It's also evident that Twitter has a unique ability to collapse the emotional distance between the objects of news coverage and the reading/watching/listening public. This capacity follows from Twitter's decentralized, choose-your-own-conversation structure: if you've got a Twitter account and a cell phone (or computer) and weigh in on the Iranian situation using the tag #iranelection, your comments can be read by everyone following that subject, whether you're posting from Tehran or Teaneck. That alone creates a potential for participatory transnational solidarity that surpasses anything experienced during, say, the fall of communism two decades ago.
And if, as a non-Iranian, you join the criticism of CNN's supposedly sparse Iran coverage by posting with the tag #cnnfail — or help to disseminate information on Web proxies for Iranians seeking to avoid government censorship of the Internet — the sense of being united in struggle with Iran's dissidents grows even more palpable. As Shirky put it: "Twitter makes us empathize. It makes us part of it."
So far, so clear. But when we turn to Twitter's role on the ground in Iran, the picture gets murkier. Case in point: on June 15, the Atlantic's Marc Ambinder wrote, in a post titled "The Revolution Will Be Twittered," of Iranian dissidents using Twitter to warn each other of impending violent crackdowns by the government, thereby saving the lives "of any number of would-be revolutionaries."
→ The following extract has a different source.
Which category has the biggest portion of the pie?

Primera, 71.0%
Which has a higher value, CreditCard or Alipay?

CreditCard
It's true that Twitter may have saved tens of thousands of lives in the days following the election. Then again, it may not have saved any at all. We simply don't know, since no journalist or historian or political scientist has yet had the luxury of talking with key figures from the opposition and figuring out how important Twitter was in terms of protecting dissenters.
By the same token, no one's been able to study — with the precision required to make the sort of declaratory statement everyone currently craves — exactly what role Twitter played in mobilizing and sustaining resistance to the regime. (Writing at foreignpolicy.com, Open Society Institute fellow Evgeny Morozov — who previously extolled Twitter's significance among Moldovan-government opponents earlier this year — convincingly made this point.)
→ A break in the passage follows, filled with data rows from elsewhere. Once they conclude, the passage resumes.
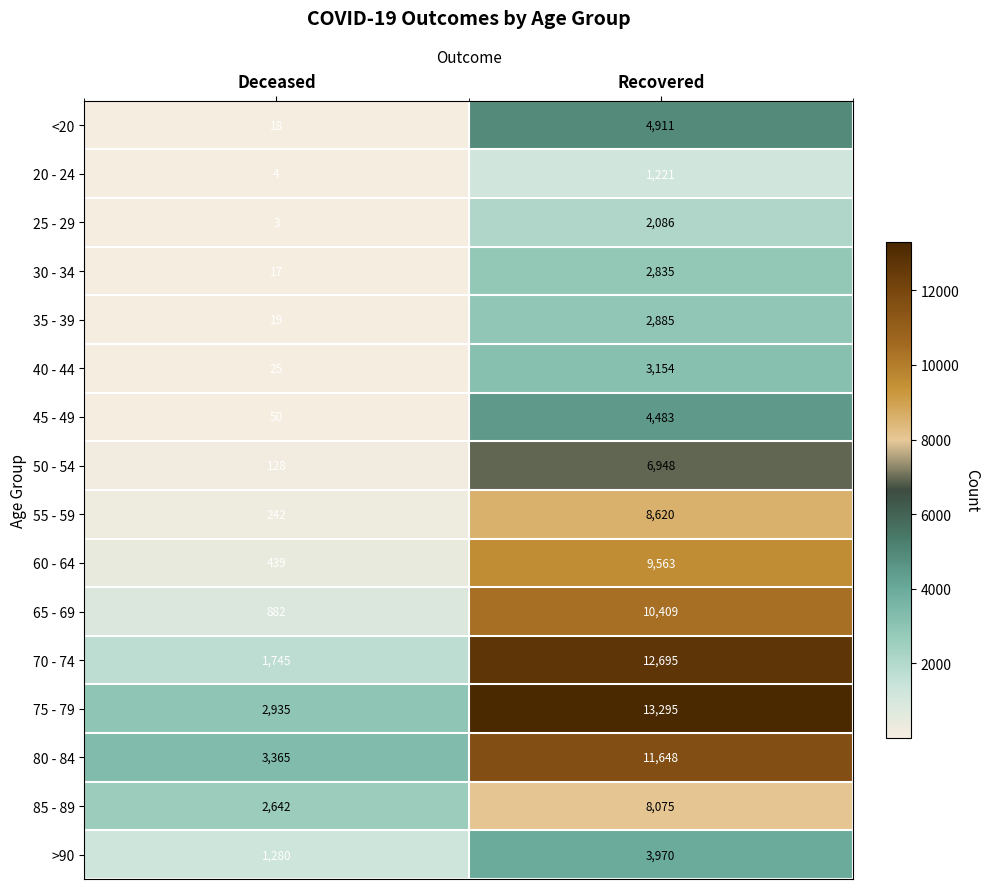

At how many categories does at least one series exceed 120?

2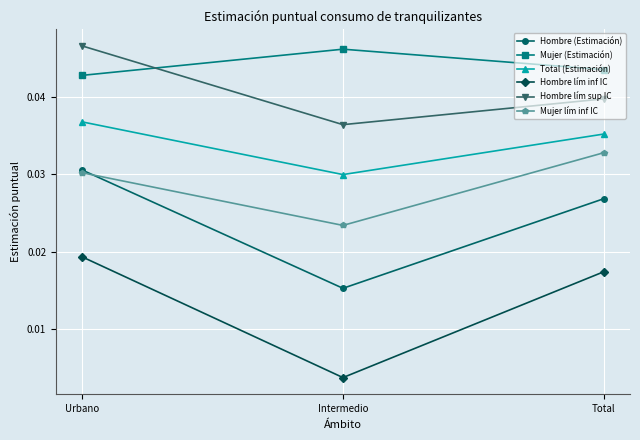

Is the value of Hombre lím sup IC at Urbano greater than the value of Hombre lím inf IC at Urbano?

Yes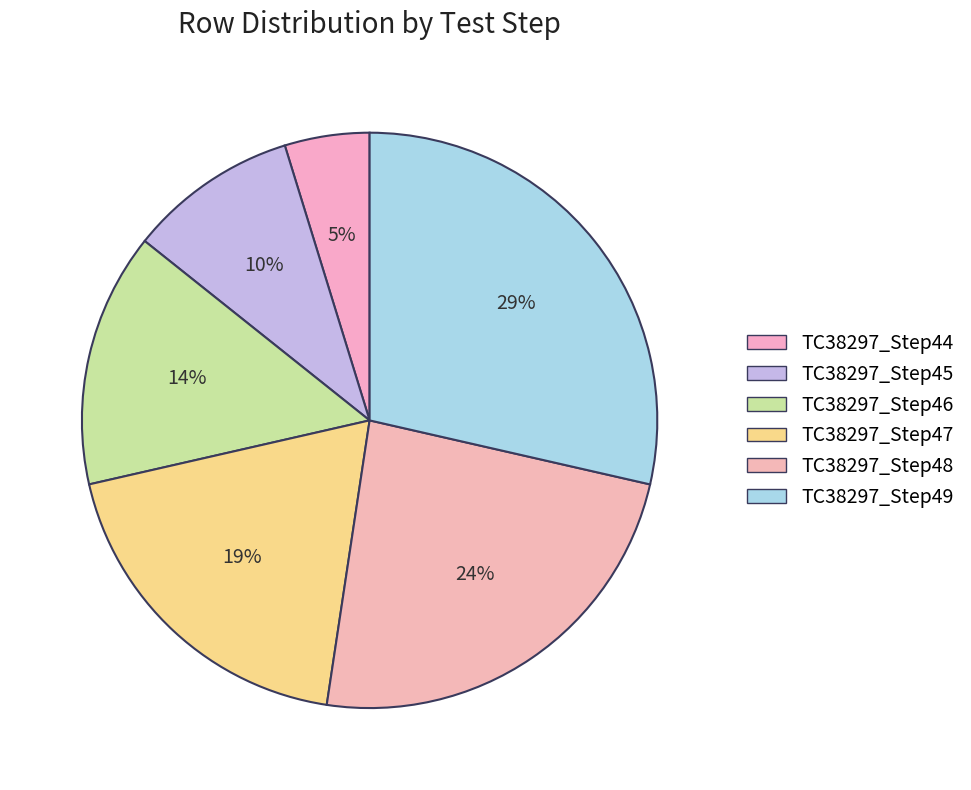

Combined, do TC38297_Step47 and TC38297_Step44 account for over 50%?

No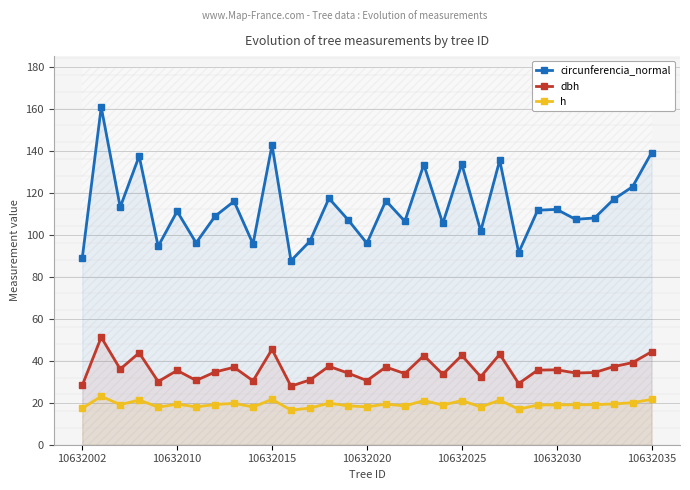

What is the maximum value shown in the chart?

160.8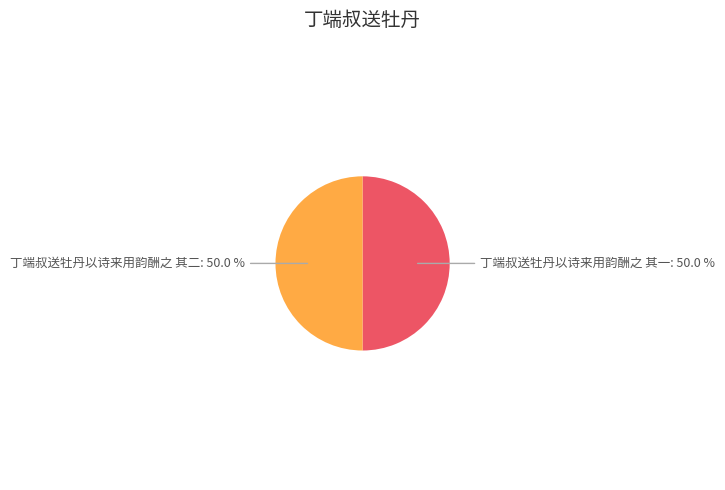

Combined, what portion of the pie is 丁端叔送牡丹以诗来用韵酬之 其一 and 丁端叔送牡丹以诗来用韵酬之 其二?

100.0%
We can, however, identify some problems Twitter may pose for Iran's dissenters. In addition to the perils of Twitter-driven disinformation (intentional or inadvertent) and Twitter-based government eavesdropping, the site's aforementioned inclusiveness poses its own problems. When Twitter users everywhere changed their designated location to Tehran to protect their Iranian counterparts from retribution, they also made it harder to discern — via geographic sorting of tweets — which users actually had information worth sharing.
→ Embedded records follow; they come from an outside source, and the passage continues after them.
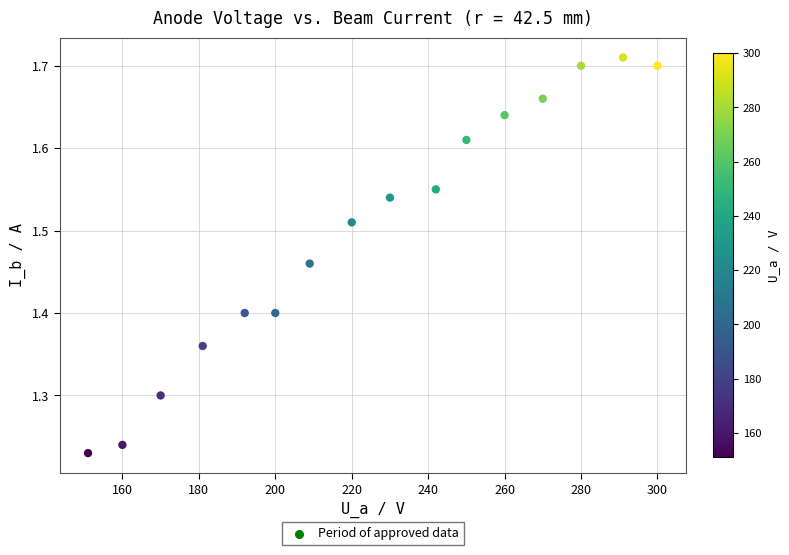

What is the range of X values (max minus min)?

149.0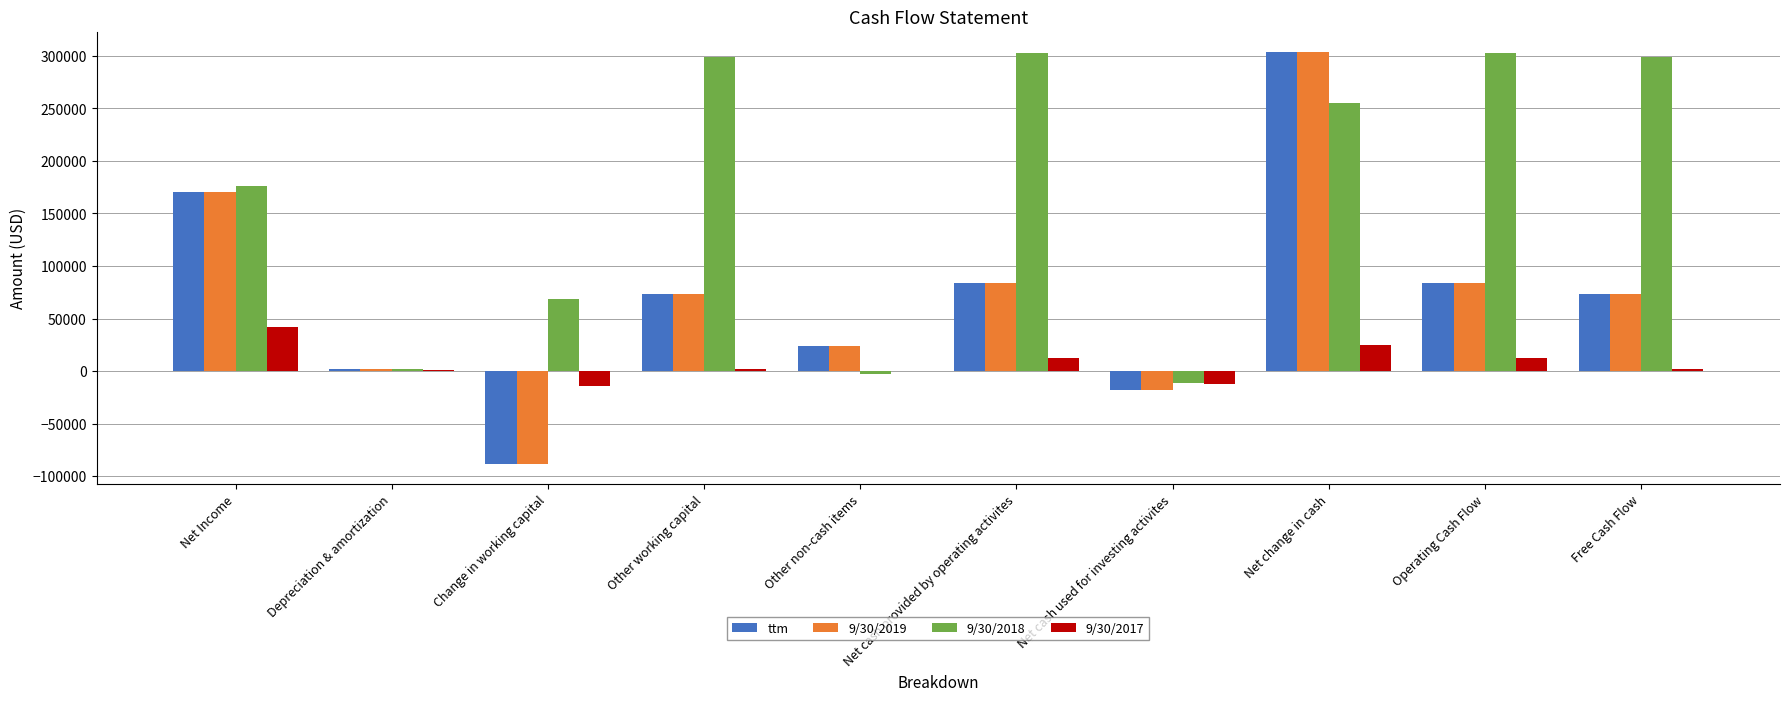

What is the sum of the 9/30/2017 values at Free Cash Flow and Net cash provided by operating activites?

13970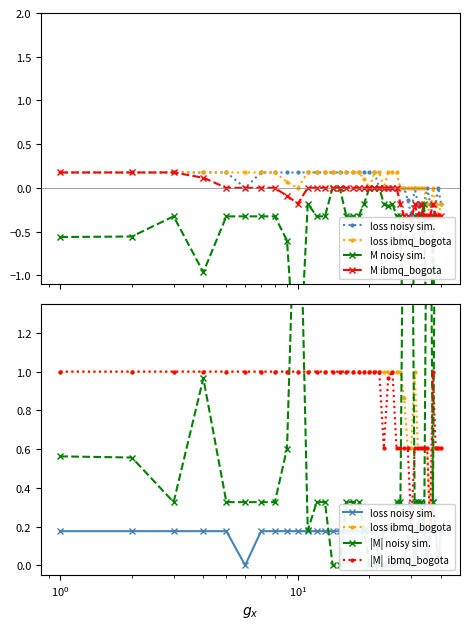

True or false: loss ibmq_bogota and loss noisy sim. cross at least once.

False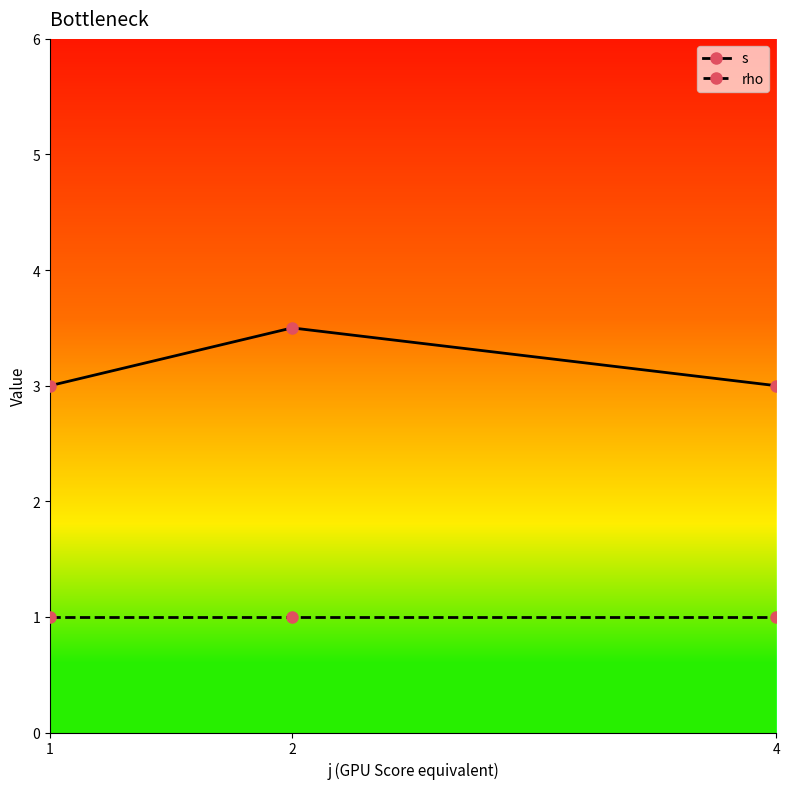

Which series has the widest spread of values?

s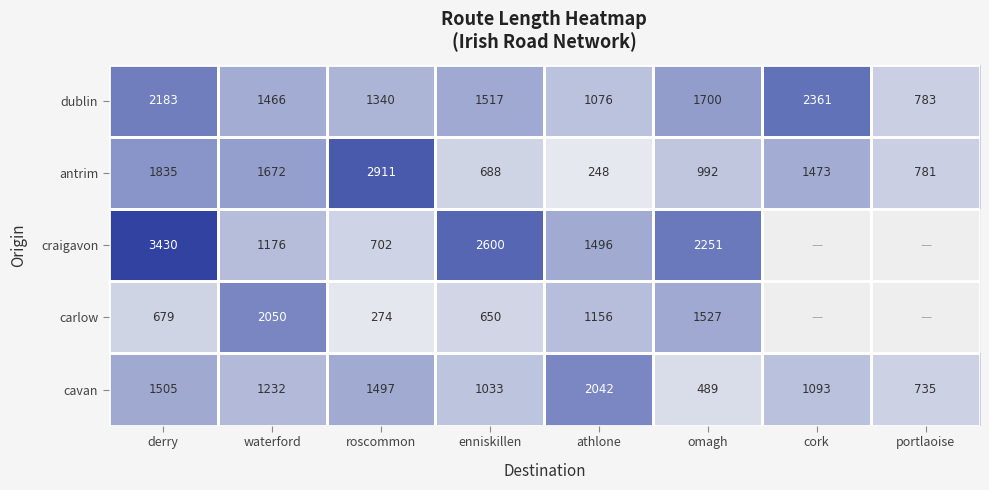

The dublin series shows 2361 at cork. True or false?

True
Maybe we'll eventually discover that Twitter really was the organizational engine of the Iranian opposition. But even if that's the case, contends Jack A. Goldstone, director of the Center for Global Policy at George Mason University, its big-picture importance shouldn't be overstated. In Iran, Goldstone tells the Phoenix via e-mail, Twitter seems to be doing the work previously done by speeches, leaflets, newspapers, radio, and television. However, he adds, "It hasn't changed the basic mode of protest (physical challenge to regime order by public demonstrations by crowds) or the basic message (we are numerous, virtuous, united, and resolute)."